Che cosa cambia, in pratica, quando l’umanoide entra in casa? Cambiano le interfacce. Invece di scorrere app e sottomenu, parleremo al robot e gli mostreremo come sistemiamo la lavatrice o come preferiamo riordinare la libreria; lui ripete, generalizza piccole varianti e, se sbaglia, si lascia correggere a voce, aggiornando il piano. Cambiano i tempi: non settimane di programmazione, ma un pomeriggio per mettere insieme le abilità fondamentali della famiglia, ampliandole con calma nei weekend. Cambiano i costi nascosti: non servirà un integratore ogni volta che cambiamo disposizione dei mobili, perché il modello si adatta alle nuove geometrie e aggiorna da solo i riferimenti.

In fondo, la promessa è questa: automatizzare la variabilità senza doverla comprimere. E a chi chiede se non sia troppo ottimistico immaginare un umanoide domestico, conviene ricordare che dieci anni fa nessuno avrebbe scommesso su assistenti vocali capaci di spegnere luci, regolare termostati, riassumere email e preparare la lista della spesa; qui la differenza è che lo stesso “cervello” linguistico ora si muove e afferra. [7]

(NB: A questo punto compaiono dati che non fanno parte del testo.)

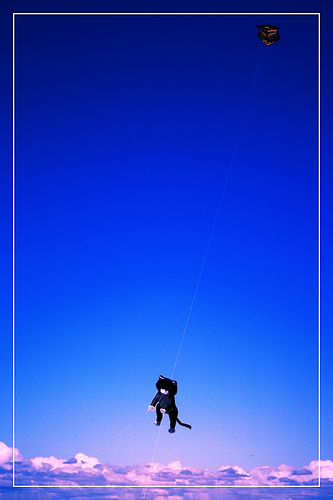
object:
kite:
[256, 22, 282, 48]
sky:
[0, 0, 332, 499]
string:
[170, 45, 266, 379]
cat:
[147, 374, 192, 433]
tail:
[175, 413, 192, 431]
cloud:
[0, 440, 332, 499]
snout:
[159, 385, 170, 397]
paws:
[147, 402, 155, 413]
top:
[1, 4, 332, 141]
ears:
[157, 373, 167, 381]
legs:
[168, 414, 178, 434]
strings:
[140, 410, 167, 499]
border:
[12, 11, 321, 492]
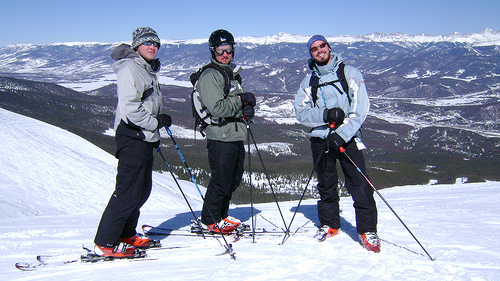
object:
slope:
[1, 108, 500, 278]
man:
[188, 29, 265, 234]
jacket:
[191, 61, 252, 142]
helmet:
[206, 29, 234, 45]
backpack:
[189, 67, 234, 128]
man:
[291, 33, 390, 255]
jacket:
[288, 54, 372, 143]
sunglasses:
[310, 42, 326, 52]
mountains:
[3, 25, 499, 94]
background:
[445, 37, 496, 43]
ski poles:
[335, 138, 435, 262]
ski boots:
[198, 219, 250, 234]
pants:
[200, 139, 253, 222]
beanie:
[307, 34, 329, 48]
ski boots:
[89, 241, 145, 256]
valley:
[2, 73, 498, 190]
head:
[207, 29, 235, 65]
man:
[92, 25, 176, 253]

I problemi della sicurezza e privacy

Una nota importante riguarda la sicurezza. In casa ci sono bambini, animali, oggetti fragili che richiedono un livello di prudenza superiore alla fabbrica. La buona notizia è che la sicurezza non riparte da zero. Esistono da anni norme per robot personali e di assistenza, come ISO 13482, che specifica requisiti per la progettazione intrinsecamente sicura, le misure di protezione e l’informazione all’uso, e che si affianca allo storico corpus per i robot industriali, ISO 10218 e la specifica tecnica ISO/TS 15066 sui cobot, in pieno aggiornamento. La novità dei VLA è che si possono combinare i vincoli meccanici (forze, velocità, aree proibite) con vincoli semantici: il modello può essere istruito a non eseguire azioni ambigue o a chiedere conferma in condizioni a rischio, e il controllore può “cassare” piani che violano limiti certificati. [8]

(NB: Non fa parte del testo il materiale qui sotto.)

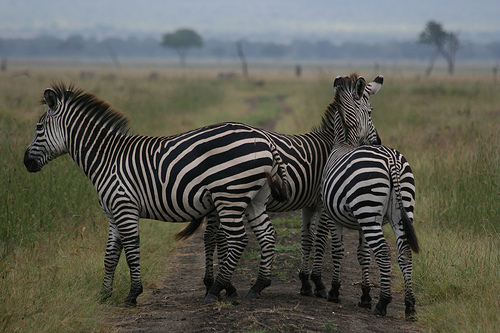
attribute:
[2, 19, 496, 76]
forested area — large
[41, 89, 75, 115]
ear — black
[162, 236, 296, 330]
road — grey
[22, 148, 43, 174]
nose — black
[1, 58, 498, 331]
grass — green, brown, yellow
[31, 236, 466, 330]
grass — green, brown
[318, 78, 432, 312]
zebra — white, black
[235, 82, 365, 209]
zebra — white, black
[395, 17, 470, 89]
tree — tall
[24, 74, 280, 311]
zebra — black, white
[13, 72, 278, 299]
zebra — walking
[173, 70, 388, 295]
zebra — walking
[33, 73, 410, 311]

Privacy domestica e controllo dei dati

C’è poi il tema della privacy domestica. Un umanoide che vive con noi vede e sente quasi tutto; per questo l’opzione on‑device non è un dettaglio tecnico, ma una scelta etica e giuridica. Se i dati non escono mai di casa, l’esposizione si riduce radicalmente. E quando davvero serve il cloud, ad esempio per un aggiornamento del modello, per scaricare una nuova “abilità,” si può farlo in modo controllato, lasciando traccia di cosa è stato installato e perché. È lo stesso principio che ha reso accettabili gli assistenti vocali di nuova generazione: quello che può restare in locale, resta in locale.

Una giornata tipo con un umanoide domestico

Proviamo allora a immaginare una settimana tipo con un umanoide in casa tra qualche anno. La mattina lo invitiamo a riordinare la cucina dopo la colazione, con una preferenza che gli abbiamo insegnato noi: “le tazze bianche nel ripiano alto, quelle con disegno nel basso”. Nel pomeriggio gli chiediamo di piegare il bucato e sistemare i capi della palestra in una cesta dedicata, riprendendo un’abilità che gli abbiamo mostrato due volte, una con asciugamani e una con t‑shirt, spiegandogli a voce come riconoscere l’etichetta del peso del tessuto.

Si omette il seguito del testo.